Statistics: nearly 45 per cent of the claims for the daily expenses of an enterprise are subject to minor problems, such as a backlash, missing notes, incomplete attachments, all of which are taxed up at the time of the settlement of the remittances, and more corporate income tax payments。
Iii. Red line for accounts and tax control (8 articles, four issues of tax focus)
Invoices are not only reimbursement vouchers, but are more related to accountancy, crediting of payments, tax rates, which trigger tax warning as soon as the bottom line is touched。
21. There was a serious mismatch between the invoicing and the sales: sales were inverted, quantities were abnormal, and the māori ratio significantly deviated from industry averages。
22. Long-term zero-declarations are accompanied by large numbers of incoming and outgoing invoices: long-term zero-income declarations are frequently obtained and invoiced。
23. Collections, public tickets and uncollected accounts by private households: payments go to the owner, to the private account of the treasury, and the accounts are hidden from public invoices。
24. Invoices for r & d costs are lump-sum: deductions are applied to the non-office, catering, travel invoices, which are compulsorily classified as r & d costs。
25. Mixing of small-scale and general taxpayers ' notes: random switch-up of the principal billing credit and artificially adjusted taxes。

26. Invoice custody is in disarray: electronic invoices are not archived, paper invoices are missing, supporting attachments are missing, and tax verification cannot prove。
27. Unusual invoices were not processed in a timely manner: out-of-control invoices, irregular certificates, fugitive business invoices were received, and non-entry transfers were still subject to mandatory crediting。
28. Equipping and saving for tax offsets: at the end of the year, large collections were concentrated, the amounts were recorded and artificially reduced the profits of the year。
Four, hold the invoice line and the firm does the right thing
First, an invoicing audit system is in place to ensure that tickets are issued on a basis, that they are certified and that the annexes to the claims are checked, and that white books, erroneous votes and false notes are not recorded。

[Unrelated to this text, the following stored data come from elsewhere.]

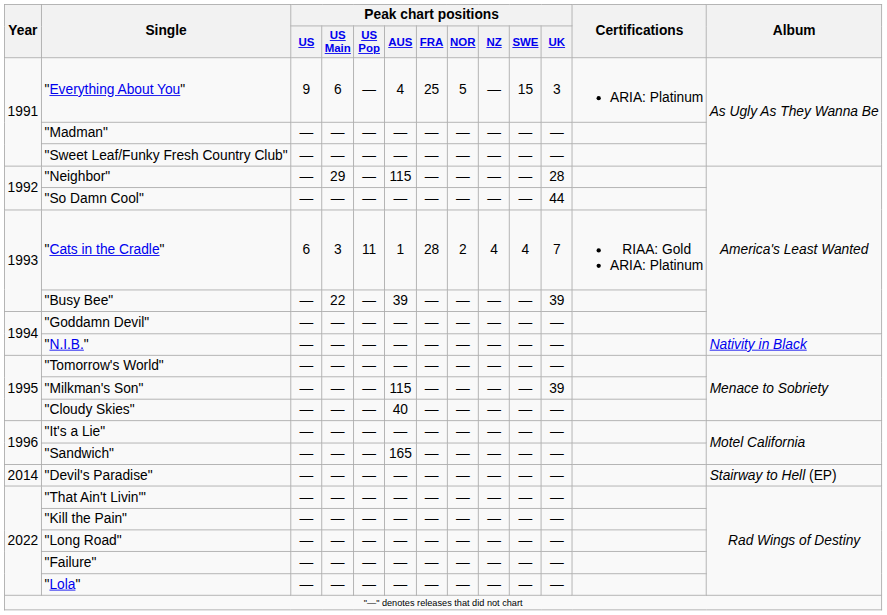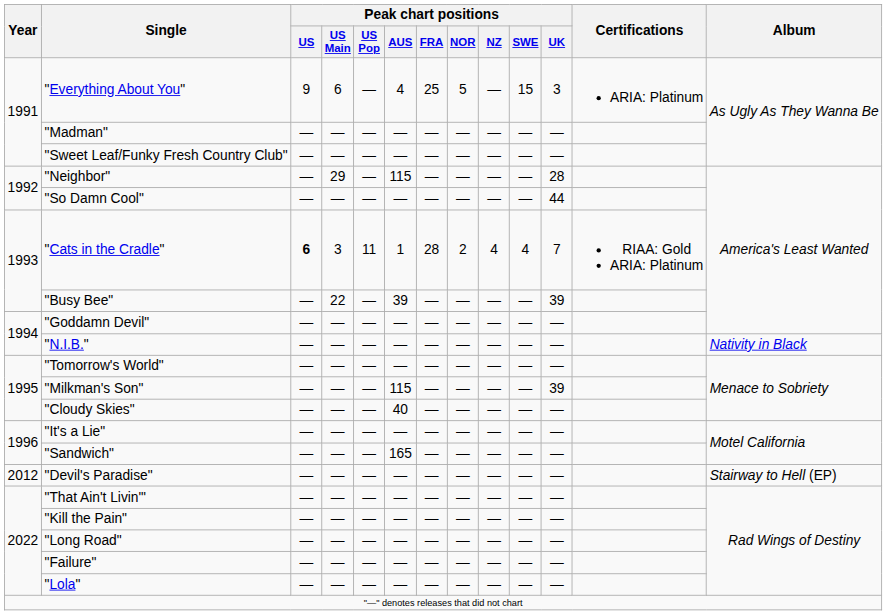"Cats in the Cradle" | Peak chart positions / US: normal -> bold
"Devil's Paradise" | Year: 2014 -> 2012
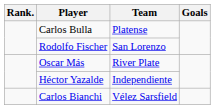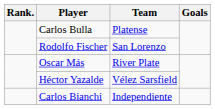Héctor Yazalde | Team: Independiente -> Vélez Sarsfield
Carlos Bianchi | Team: Vélez Sarsfield -> Independiente
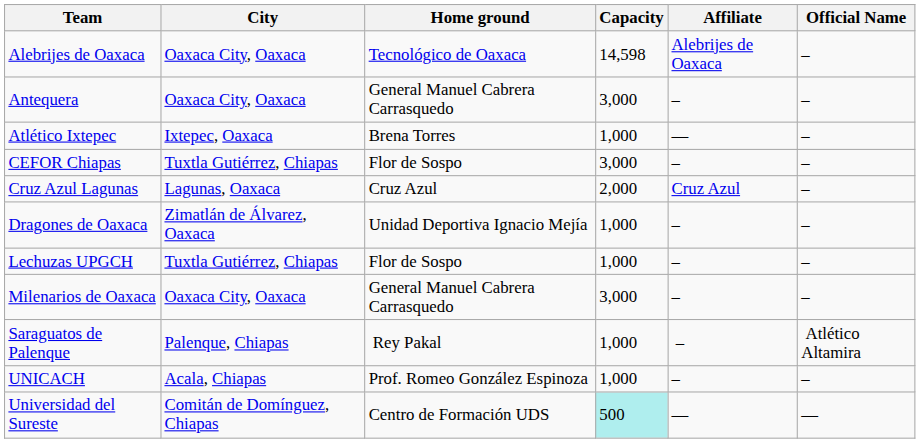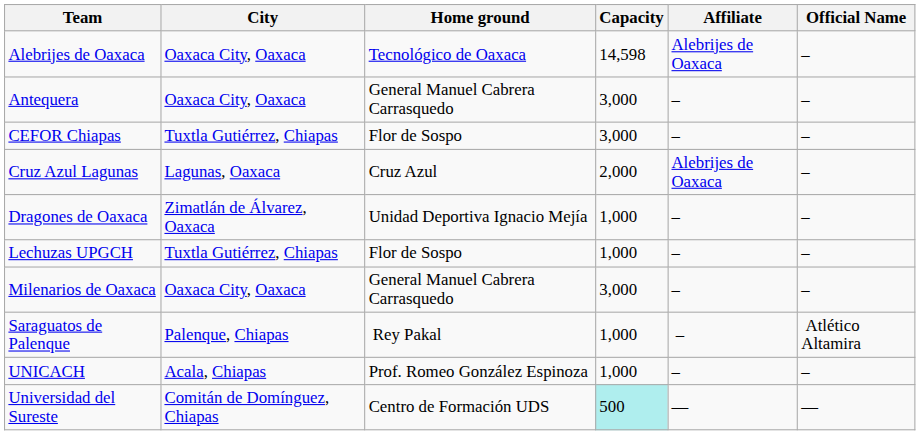- row: Atlético Ixtepec | Ixtepec, Oaxaca | Brena Torres | 1,000 | — | –
Cruz Azul Lagunas | Affiliate: Cruz Azul -> Alebrijes de Oaxaca
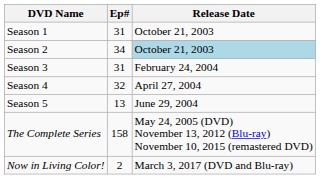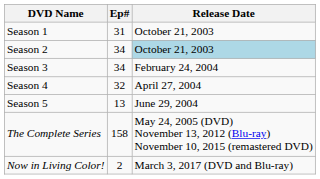Season 3 | Ep#: 31 -> 34
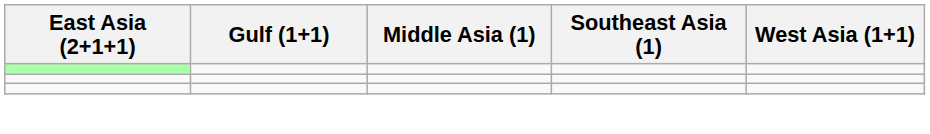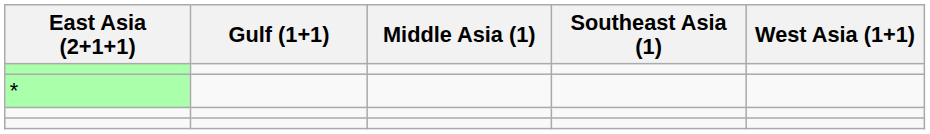+ row: *
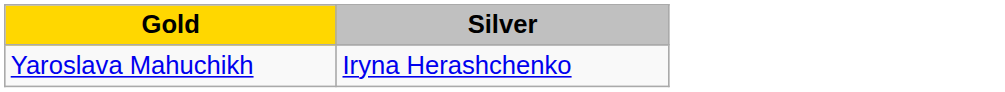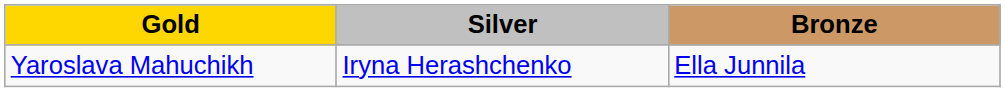+ column: Bronze | Ella Junnila
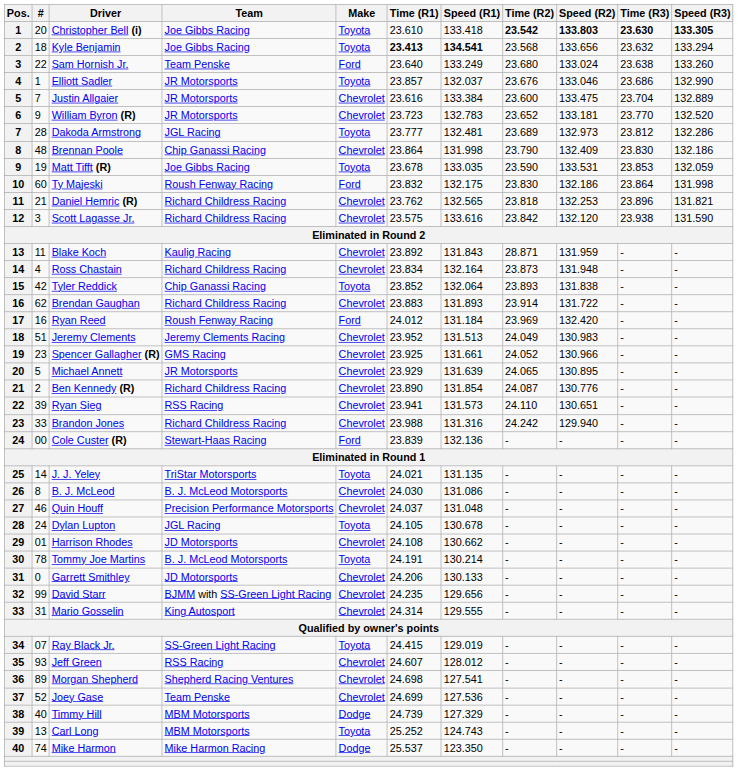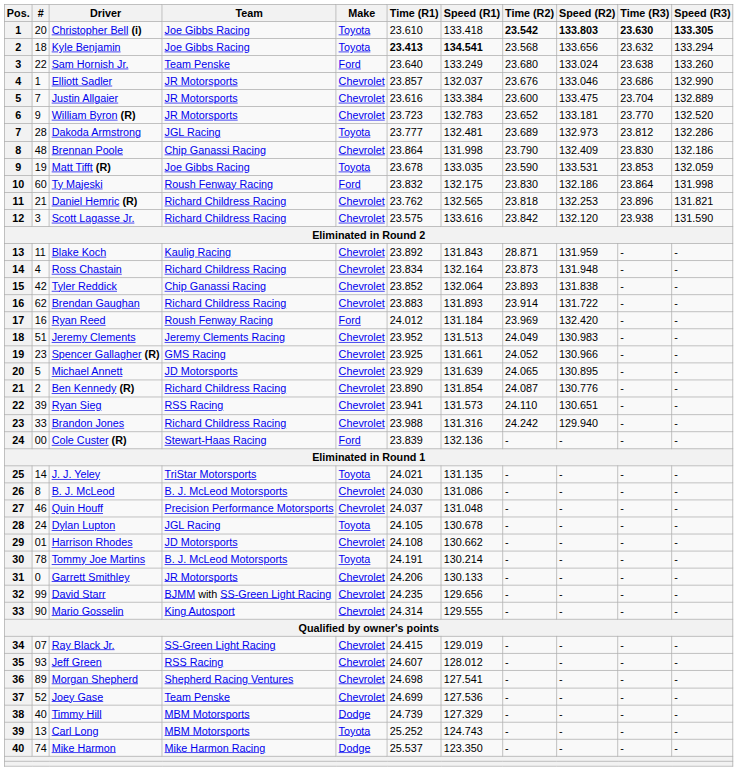Elliott Sadler | Make: Toyota -> Chevrolet
Tyler Reddick | Make: Toyota -> Chevrolet
Michael Annett | Team: JR Motorsports -> JD Motorsports
Garrett Smithley | Team: JD Motorsports -> JR Motorsports
Mario Gosselin | #: 31 -> 90
Ray Black Jr. | Make: Toyota -> Chevrolet
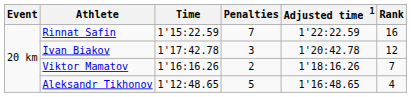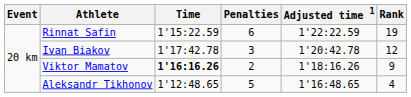Rinnat Safin | Penalties: 7 -> 6
Rinnat Safin | Rank: 16 -> 19
Viktor Mamatov | Time: normal -> bold
Viktor Mamatov | Rank: 7 -> 9
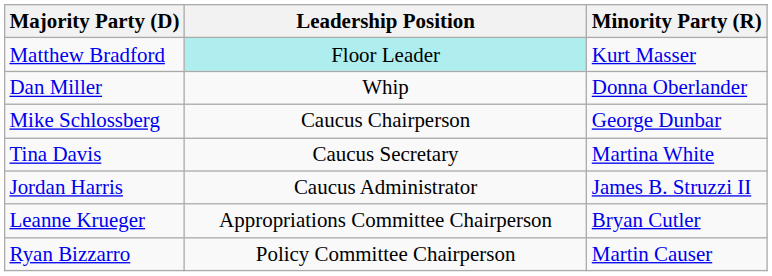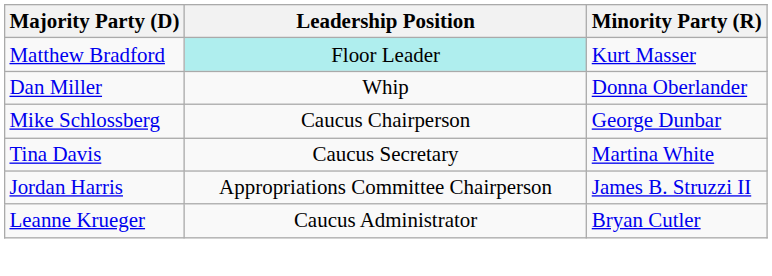Jordan Harris | Leadership Position: Caucus Administrator -> Appropriations Committee Chairperson
Leanne Krueger | Leadership Position: Appropriations Committee Chairperson -> Caucus Administrator
- row: Ryan Bizzarro | Policy Committee Chairperson | Martin Causer
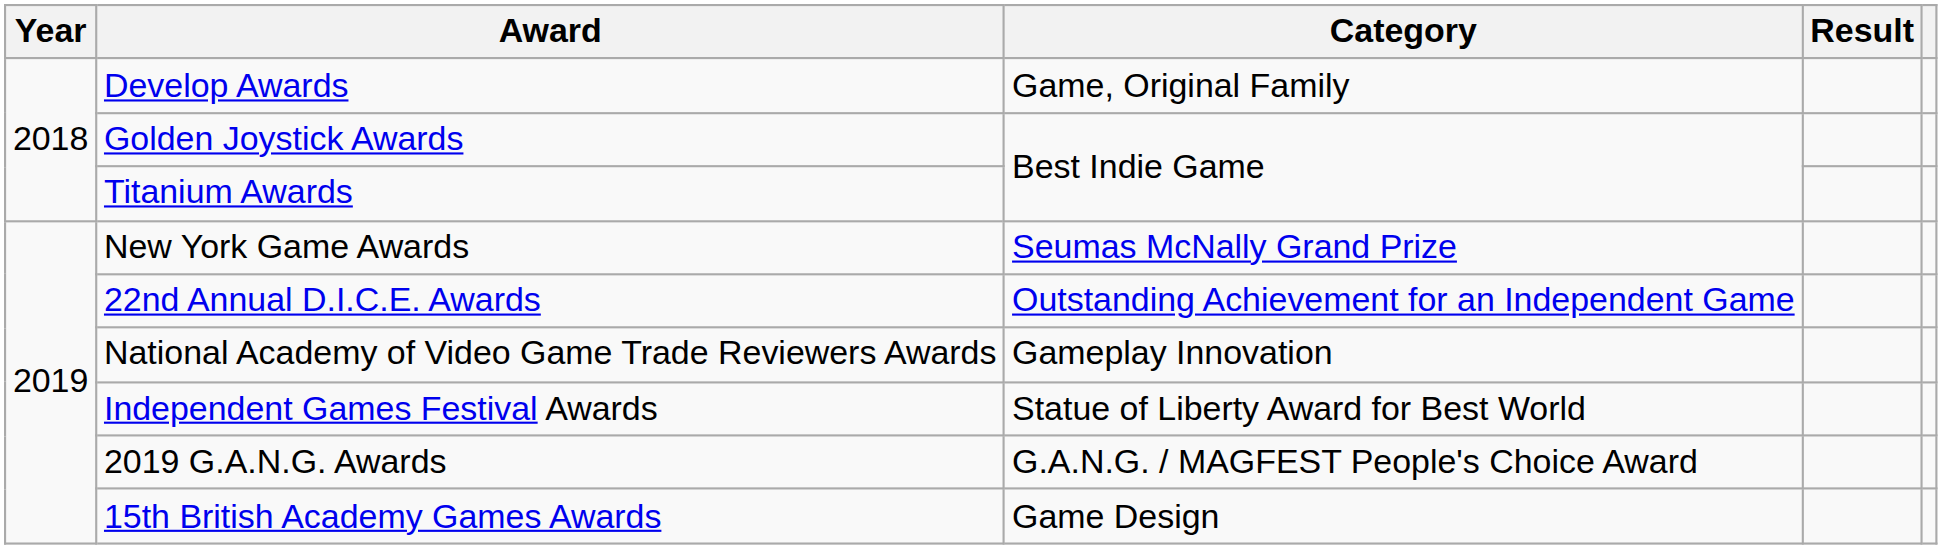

Second, the financial system strictly integrates control: contract flow, invoice flow, money flow, goods flow consistent, leaving no doubt about taxes。
Thirdly, the red line of invoices is widely known, and employees do not write off tickets, collect tickets, account for them at will, and reconcile taxes。
End
Under the four-phase gold tax, invoicing supervision has resulted in full process trails, large data matching, cross-sectional network verification and no safe haven for any manoeuvres. The red line of invoices is both the focus of tax inspections and the bottom line for business compliance. Both owners, finance and ordinary employees are required to abide by the principle of invoicing compliance, not to step on the red line and not to touch mined areas, which avoids compensatory tax penalties and better protects the long-term security of enterprises and individuals。